START Material supplied
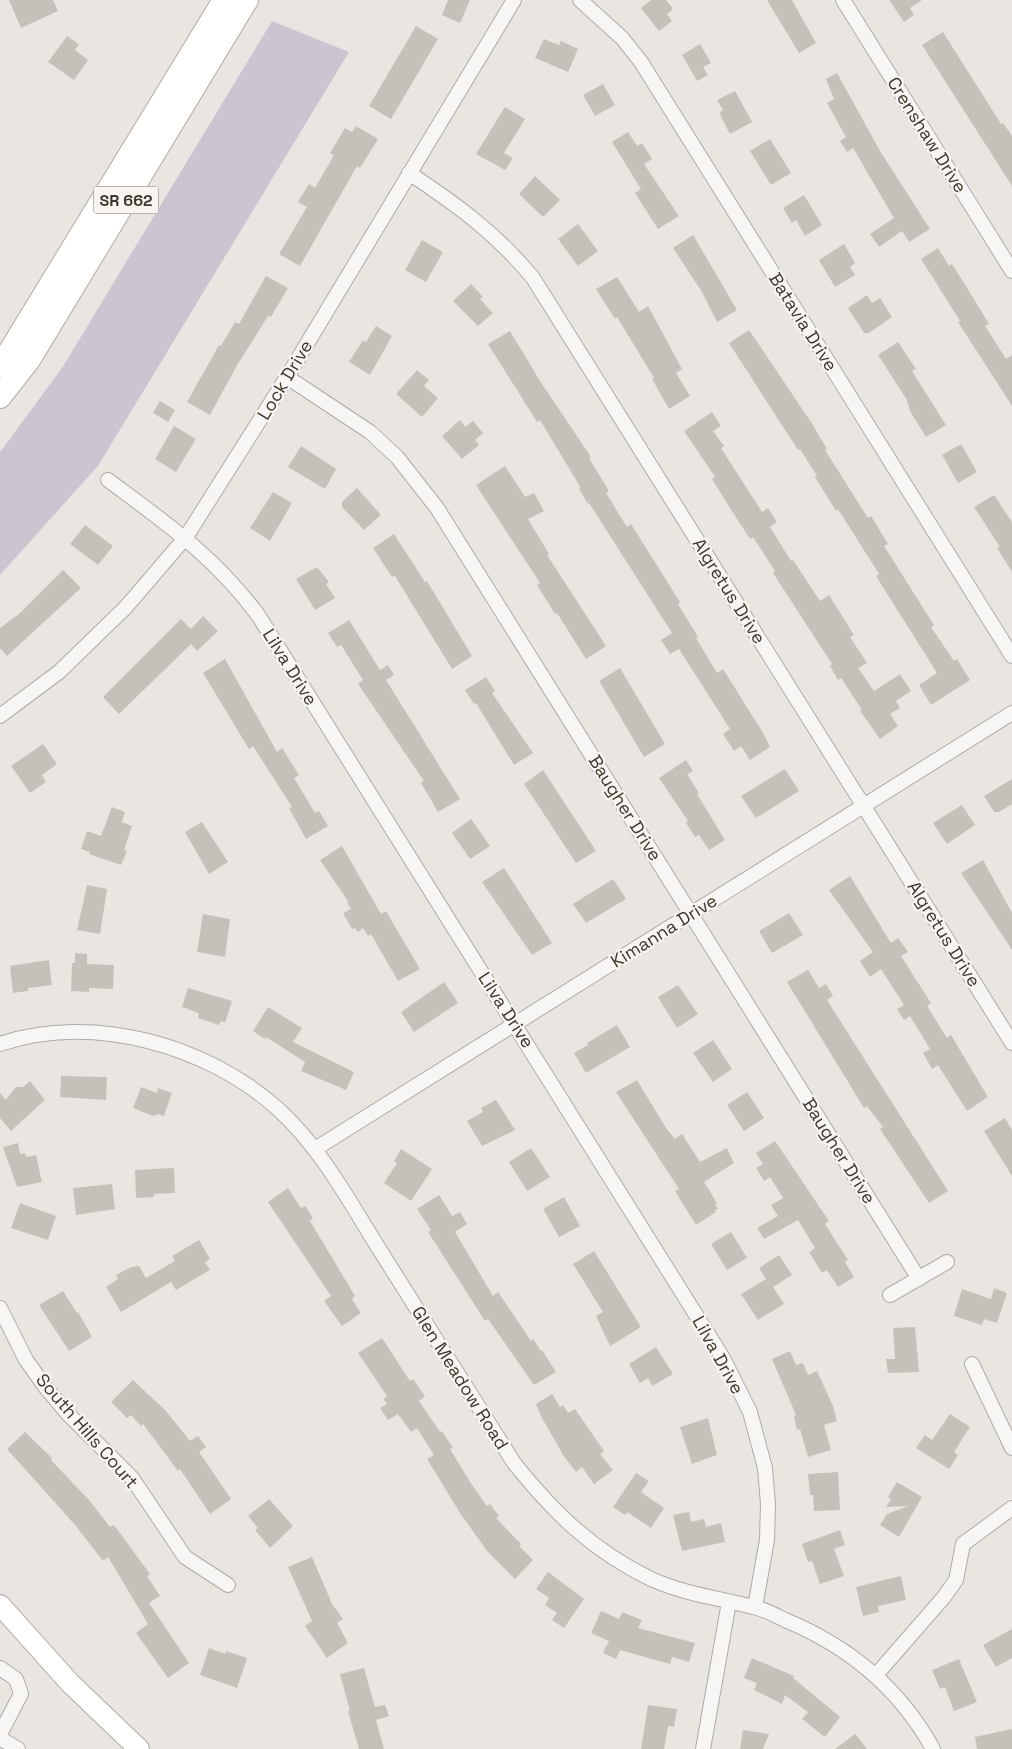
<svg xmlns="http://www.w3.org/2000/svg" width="1012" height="1749" font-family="'Space Grotesk',sans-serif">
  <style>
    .green { fill: #cdc4d2 }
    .building { fill: #c5c0ba }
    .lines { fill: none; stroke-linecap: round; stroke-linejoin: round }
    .street-casing { stroke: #b0aaa4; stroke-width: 16 }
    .secondary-casing { stroke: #b0aaa4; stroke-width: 22 }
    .primary-casing { stroke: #b4aba3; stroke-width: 24 }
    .street { stroke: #f8f6f5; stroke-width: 14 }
    .secondary { stroke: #fff; stroke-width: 20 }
    .primary { stroke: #fff; stroke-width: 22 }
    .labels { text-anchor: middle; stroke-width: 4.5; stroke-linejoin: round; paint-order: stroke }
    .shield { fill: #f7f4f2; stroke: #777067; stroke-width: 1 }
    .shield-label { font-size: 16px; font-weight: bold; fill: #40372c }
    .street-label { font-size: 18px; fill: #40372c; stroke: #f7f4f2 }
  </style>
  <rect width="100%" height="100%" fill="#e9e6e2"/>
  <path class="green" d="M272,21L349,52L98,466L0,575V452L62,368Z"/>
  <path class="building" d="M9,0H53L58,11L21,28Z
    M448,0H470L460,23L442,15Z
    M651,0H666L673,9L667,14L672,21L659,31L641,8Z
    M767,0H792L816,43L799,53Z
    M889,0H922L910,8L914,15L904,22Z
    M416,26L438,39L391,119L369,106Z
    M943,32L1001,124L1003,123L1012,136V186L922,45Z
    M67,36L79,44L75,50L88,60L74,80L48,62Z
    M544,39L559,45L561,41L578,49L568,72L535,58Z
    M700,44L711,63L703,67L708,75L697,81L682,55Z
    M837,73L880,151L930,229L909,242L902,231L879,247L870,234L894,218L853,148L847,152L840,141L846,137L827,103L834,99L826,79Z
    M603,84L615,105L595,116L583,95Z
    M735,91L752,122L730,134L721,117L720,112L723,110L717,100Z
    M505,107L525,119L504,153L513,158L505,170L476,154Z
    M356,126L378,139L360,168L357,166L300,266L279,254L307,207L298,202L309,184L315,188L334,155L330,153L345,128L352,132Z
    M628,132L637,146L642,143L652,159L644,164L679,216L658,229L635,193L641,189L612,142Z
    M770,139L791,173L771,185L750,151Z
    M535,176L560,200L543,217L519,194Z
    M804,195L822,225L805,236L796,220L792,223L783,208Z
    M578,224L598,251L578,266L558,239Z
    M693,235L737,310L717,322L702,292L673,248Z
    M422,240L443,252L426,282L405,270Z
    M844,244L855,263L850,267L855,275L835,287L819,260Z
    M938,248L949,266L952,264L969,291L989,324L985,326L1006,359L1012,355V406L958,322L960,321L921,259Z
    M266,276L288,288L271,317L268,316L236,367L210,415L187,402L219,345L221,346L235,322L239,324Z
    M617,277L639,312L648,306L682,369L676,373L690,396L669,409L652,379L654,378L617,317L615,319L596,289Z
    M471,284L483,297L480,299L493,313L478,326L453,301Z
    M867,295L872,303L880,298L892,317L869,333H864L848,308Z
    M376,326L392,336L370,375L349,362L363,340L366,342Z
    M749,330L811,422L827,449L825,450L868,518L871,516L888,544L884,546L934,625L931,627L954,661L957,659L970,680L931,705L919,685L937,673L876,576L879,574L838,509L836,511L815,477L817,476L800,449L798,450L729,343Z
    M510,331L540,381L591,457L589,458L609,491L606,493L627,527L631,524L680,602L678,604L698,637L696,638L717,673L723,669L763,733L770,747L750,760L741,746L734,751L723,734L730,729L679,649L670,654L661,640L672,633L589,503L588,504L579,489L581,488L540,420L537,422L488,344Z
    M898,342L916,369L912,371L946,425L926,437L910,411L907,400L878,355Z
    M417,370L429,380L424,386L438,398L422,417L396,394Z
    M160,401L175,410L168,422L153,413Z
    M712,412L721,426L713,431L724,446L721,448L762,512L768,508L777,522L770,527L791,561L793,560L820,601L829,595L854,635L850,637L867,663L858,668L874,691L900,674L911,691L896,701L900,708L890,714L898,726L880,739L860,711L862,710L841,678L838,680L830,666L832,664L773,573L775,571L753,537L750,539L730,508L712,479L715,477L684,431Z
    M460,420L465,427L473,421L483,433L475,440L479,445L462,459L442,436Z
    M174,426L196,439L176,472L155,459Z
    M961,444L977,472L958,483L942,455Z
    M301,446L336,469L325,489L288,467Z
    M505,466L525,497L534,493L544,511L528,519L549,554L547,555L606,646L586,659L557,613L555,614L537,585L540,583L476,485Z
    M357,488L381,515L364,530L342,507V502Z
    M273,492L292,503L270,541L250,528Z
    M994,495L1012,522V572L997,548L1000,547L974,507Z
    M85,525L113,546L98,565L70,544Z
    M394,534L425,582L427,581L472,656L452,669L395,576L392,577L373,548Z
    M317,567L329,582L326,584L335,598L315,610L296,579Z
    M63,570L81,588L7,656L0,648V628L20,613Z
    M203,616L218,631L197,651L191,644L119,714L103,697L181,619L191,629Z
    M349,620L380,670L388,665L394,675L386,680L460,799L438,812L421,783L424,781L358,684L363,680L341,645L337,647L328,633Z
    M225,659L277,752L282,748L299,775L294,778L315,813L319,811L328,826L306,839L289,808L292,807L253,746L249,749L203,673Z
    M620,668L665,744L644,757L599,681Z
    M486,677L495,691L492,693L533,753L514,765L476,703L474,704L465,690Z
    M43,744L57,764L42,775L46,782L30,793L11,766Z
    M686,760L693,771L687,774L699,793L697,794L725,840L709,850L699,835L695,837L686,823L688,821L659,778Z
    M785,769L799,791L756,818L741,796Z
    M543,770L596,851L576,863L524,784Z
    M1012,779V804L999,812H994L984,796Z
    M962,805L975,825L947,844L933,823Z
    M112,807L125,812L122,822L132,826L124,850L127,851L121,865L89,854L90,852L81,849L87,831L101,836Z
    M471,819L490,846L470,859L452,833Z
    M202,822L228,862L209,874L185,832Z
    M342,846L381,914L386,911L420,969L398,981L371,934L368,936L363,928L358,932L355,928L352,929L343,913L351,909L347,902L348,901L320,860Z
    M983,860L1012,913V950L961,873Z
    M504,868L552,943L532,955L482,882Z
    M850,876L891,943L898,938L908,952L901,956L931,1003L927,1006L947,1038L951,1035L988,1097L967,1111L938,1065L932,1069L923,1053L930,1049L910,1016L904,1020L897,1009L904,1005L881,969L870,977L860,961L873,952L829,890Z
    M613,879L626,899L586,923L573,904Z
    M87,885L107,889L100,934L77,930Z
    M789,913L803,935L772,953L759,931Z
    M203,914L230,919L225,957L197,952Z
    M75,953L87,954V964L114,965L113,989L89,988V992L71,991L72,963H75Z
    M49,960L52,985L28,988V991L13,993L10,966Z
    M808,970L819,988L826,984L833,996L827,1000L948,1191L929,1203L880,1129L883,1127L867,1106L864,1108L787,982Z
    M444,982L458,1003L414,1032L401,1012Z
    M678,985L698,1014L677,1028L658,997Z
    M188,988L232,1001L225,1023L221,1021L219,1025L198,1018L199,1014L196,1012L182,1007Z
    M268,1007L302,1028L293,1042L354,1072L346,1090L301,1071L305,1062L266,1037L265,1039L253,1031Z
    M617,1025L630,1047L586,1073L574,1053L588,1045L587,1043Z
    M713,1040L732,1069L713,1082L693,1053Z
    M61,1076L107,1077L106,1100L60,1097Z
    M637,1080L666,1128L675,1139L682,1134L700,1162L727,1148L734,1163L704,1182L717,1203L715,1204L718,1209L715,1210L716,1212L696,1225L675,1191L679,1189L616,1092Z
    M30,1081L45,1100L11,1131L0,1118V1093L6,1100L16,1087H23Z
    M141,1087L157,1093L158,1088L172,1093L164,1116L158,1114L153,1116L133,1108Z
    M747,1092L764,1118L744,1131L727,1105Z
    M496,1100L515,1130L482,1146L467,1121L483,1112L481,1108Z
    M1005,1118L1012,1130V1176L984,1131Z
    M775,1141L829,1221L825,1224L848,1260L845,1262L854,1277L838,1287L827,1270L822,1273L809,1252L815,1248L798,1220L764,1239L757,1228L778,1216L771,1205L783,1198L770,1177L764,1181L756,1168L763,1164L756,1153Z
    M18,1143L20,1154L25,1153L26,1157L36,1155L42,1182L17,1187L3,1147Z
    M531,1148L550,1177L527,1191L509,1162Z
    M401,1149L432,1169L411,1201L384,1183L397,1163L394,1161Z
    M174,1168L175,1193L154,1194V1197L136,1198L135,1170Z
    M112,1184L115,1209L76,1215L73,1188Z
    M288,1188L301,1208L305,1206L313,1218L310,1221L355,1296L352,1299L361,1313L342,1326L324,1301L331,1296L268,1202Z
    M439,1195L452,1216L460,1212L467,1224L455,1232L493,1296L498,1292L531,1341L533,1339L541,1351L542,1350L556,1372L534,1385L488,1319L485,1321L428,1232L431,1230L417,1209Z
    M564,1197L580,1226L559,1237L543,1209Z
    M20,1203L56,1216L48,1240L11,1228Z
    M731,1232L747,1258L727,1270L711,1244Z
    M199,1240L210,1259L205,1262L210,1270L176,1290L171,1282L121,1312L106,1287L118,1279L116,1275L131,1267L139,1266L146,1278L175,1261L172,1256Z
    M594,1251L641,1327L610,1346L596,1316L603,1312L573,1264Z
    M779,1255L792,1275L773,1287L784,1304L758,1320L741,1294L766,1279L759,1268Z
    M994,1288L1007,1293L997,1323L984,1319L982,1325L954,1316L962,1289L991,1299Z
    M63,1291L77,1313L78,1312L92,1337L69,1351L39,1305Z
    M915,1327L919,1372L888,1373L886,1359H895L893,1328Z
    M382,1338L410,1381L413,1379L425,1396L419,1401L440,1432L442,1431L453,1448L450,1449L470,1482L487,1506L490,1504L499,1516L496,1518L521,1544L519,1546L533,1560L515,1579L487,1551L460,1513L427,1459L434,1455L417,1428L411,1432L398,1414L388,1420L380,1408L387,1404L383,1399L387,1396L358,1353Z
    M656,1347L673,1374L652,1386L648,1378L640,1383L629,1364Z
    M790,1351L796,1365L803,1363L808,1375L817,1371L833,1406L837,1421L824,1425L831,1450L808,1457L800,1429L797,1430L794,1416L796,1415L772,1359Z
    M133,1380L166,1411L190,1441L198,1436L206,1447L199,1452L231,1499L210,1514L180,1469L178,1471L143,1424L141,1426L131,1415L127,1418L111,1402Z
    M552,1394L560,1407L563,1405L568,1413L575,1409L604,1451L600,1454L613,1470L594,1484L582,1467L576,1472L563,1455L542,1418L536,1404Z
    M950,1414L970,1427L954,1452L958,1455L949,1469L916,1448L925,1435L932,1440Z
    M708,1418L717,1455L692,1464L680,1427Z
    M25,1432L52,1458L51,1460L89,1500L110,1527L114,1525L150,1574L147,1576L160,1596L149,1603L189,1663L168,1678L136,1633L148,1624L108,1557L103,1561L75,1525L7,1449Z
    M838,1472L840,1510L814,1511L813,1495H810L808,1474Z
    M636,1473L649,1481L641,1492L664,1508L651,1528L627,1512L625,1515L613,1507Z
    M897,1482L922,1497L899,1537L880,1525L887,1514L908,1506L886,1507L891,1499L888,1497Z
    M269,1499L293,1526L270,1548L255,1530L258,1528L248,1516Z
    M689,1512L691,1522L704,1519L706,1527L721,1523L725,1542L682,1551L673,1515Z
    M840,1530L845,1545L834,1549L844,1576L820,1584L812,1561L808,1562L802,1544Z
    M312,1557L332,1604L343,1619L337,1623L348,1643L327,1658L305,1626L312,1621L288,1567Z
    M548,1572L584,1599L564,1628L552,1620L557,1613L545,1605L549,1598L536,1589Z
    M901,1576L906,1600L878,1606L879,1612L863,1616L856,1587Z
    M601,1611L619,1619L622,1612L642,1620L638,1628L695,1643L689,1662L672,1657L670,1664L620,1650L616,1659L603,1653L609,1641L591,1633Z
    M1012,1629V1658L996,1667L983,1645Z
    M209,1648L225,1654L226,1651L247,1658L237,1688L200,1675Z
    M752,1658L794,1676L793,1678L840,1717L825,1737L802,1719L808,1712L785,1695L782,1704L754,1690L757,1683L744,1678Z
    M959,1659L977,1702L954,1711L945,1687L940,1689L932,1670Z
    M364,1668L375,1707L385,1705L389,1716L376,1720L384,1749H359L348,1711H350L340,1674Z
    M648,1705L677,1709L674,1727L668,1726L664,1749H641Z
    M1012,1729V1749H977L975,1737Z
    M743,1730L769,1734L763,1749H740Z
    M855,1734L867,1749H835Z"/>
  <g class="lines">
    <g class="street-casing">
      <path id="street" d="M580,0L622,38L641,62L1012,656
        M843,0L1012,271
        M409,173C457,205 496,233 533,278L1012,1043
        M287,377L370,432L397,457L437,508L919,1279
        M108,480C167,524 214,556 258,615L723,1358L750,1412L765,1468L768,1504L767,1540L755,1607
        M0,716L59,672L126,607L186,537L287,377L514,0
        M0,1044C93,1013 207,1045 278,1109C322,1149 350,1203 381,1252C426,1323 470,1393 514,1463C554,1513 593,1551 651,1579C684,1594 719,1598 753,1607C764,1609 775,1615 785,1620C848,1646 900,1689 933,1749
        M315,1149L1012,713
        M890,1295L947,1262
        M0,1308L26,1360L46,1388L68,1414L132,1478L185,1557L228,1585
        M972,1364L1012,1448
        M0,1668L16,1679L21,1694L0,1734
        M876,1675L944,1597L956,1580L963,1544L1012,1508
        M0,1738L18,1749
        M703,1749L729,1602"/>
    </g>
    <g class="secondary-casing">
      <path id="secondary" d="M0,1605L70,1683L139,1749"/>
    </g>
    <g class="primary-casing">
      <path id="primary" d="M0,367L224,0
        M0,397L29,360L247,0"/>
    </g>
    <use href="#street" class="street"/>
    <use href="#secondary" class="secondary"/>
    <use href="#primary" class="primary"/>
  </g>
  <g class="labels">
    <rect class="shield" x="93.5" y="186.5" width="65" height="27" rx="4"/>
    <g class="shield-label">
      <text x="126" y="206">SR 662</text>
    </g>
    <g class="street-label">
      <text transform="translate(927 135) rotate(58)" y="6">Crenshaw Drive</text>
      <text transform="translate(803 322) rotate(58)" y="6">Batavia Drive</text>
      <text transform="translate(285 380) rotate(-59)" y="6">Lock Drive</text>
      <text transform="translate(729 591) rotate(58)" y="6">Algretus Drive</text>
      <text transform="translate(290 667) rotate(58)" y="6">Lilva Drive</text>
      <text transform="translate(625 808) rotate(58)" y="6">Baugher Drive</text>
      <text transform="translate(664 931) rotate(-32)" y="6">Kimanna Drive</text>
      <text transform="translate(944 934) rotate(58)" y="6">Algretus Drive</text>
      <text transform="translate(506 1010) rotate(57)" y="6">Lilva Drive</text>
      <text transform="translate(839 1151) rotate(58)" y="6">Baugher Drive</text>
      <text transform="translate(718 1355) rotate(61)" y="6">Lilva Drive</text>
      <text transform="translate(460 1378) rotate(58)" y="6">Glen Meadow Road</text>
      <text transform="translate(87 1431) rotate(49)" y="6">South Hills Court</text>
    </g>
  </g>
</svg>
END Material supplied
__Your task__: Wherever the word "lines" occurs in the data above, copy the line it sits in.

__Task answer__:
    .lines { fill: none; stroke-linecap: round; stroke-linejoin: round }
  <g class="lines">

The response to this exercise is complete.